Are tensored qubits commutative?

Question

I am given a solution to a problem, saying that

$$ |\psi\rangle_{ABC} = \frac{1}{\sqrt{2}}(|0\rangle_A \otimes |1\rangle_C + |1\rangle_A \otimes |0\rangle_C) \otimes |+\rangle_B $$

$$ = \frac{1}{2}(|001\rangle_{ABC} + |100\rangle_{ABC} + |011\rangle_{ABC} + |110\rangle_{ABC}) $$

However, simply performing out the tensors would give the same results but with the second and third qubits reversed, i.e.

$$ \frac{1}{2}(|010\rangle_{ACB} + |100\rangle_{ACB} + |011\rangle_{ACB} + |101\rangle_{ACB}) $$

since $B$ is on the right.
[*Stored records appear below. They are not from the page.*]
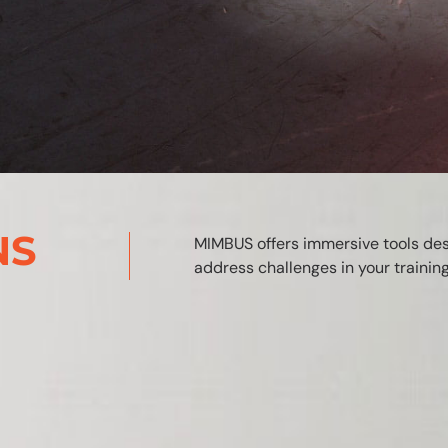
NS
MIMBUS offers immersive tools de
address challenges in your traini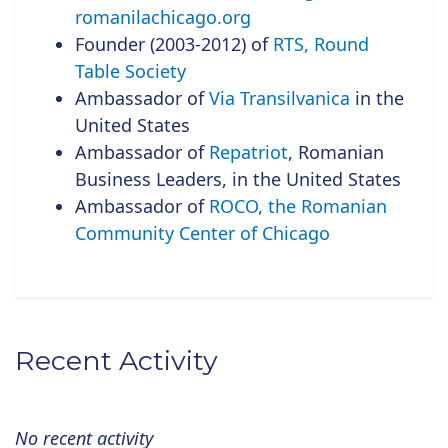
romanilachicago.org
Founder (2003-2012) of
RTS, Round
Table Society
Ambassador of
Via Transilvanica
in the
United States
Ambassador of
Repatriot
, Romanian
Business Leaders, in the United States
Ambassador of
ROCO, the Romanian
Community Center of Chicago
Recent Activity
No recent activity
Am I mistaken thinking that qubits cannot commute like that? How is the given answer correct?

Answer 1

It may be clearer if instead of all qubits, you put $A$ as a qudit with $d=d_A$ etc for B,C.

The first state is then in the Hilbert space $\mathbb{C}^{d_A} \otimes \mathbb{C}^{d_B} \otimes \mathbb{C}^{d_C}$

but the second is in $\mathbb{C}^{d_A} \otimes \mathbb{C}^{d_C} \otimes \mathbb{C}^{d_B}$

those two Hilbert spaces are isomorphic when you swap around the B and C positions. So the only difference between the two answers was because of this simple mismatch.

Now specialize to $d_A=d_B=d_C=2$. Now you should be more clear about which $2$ went where.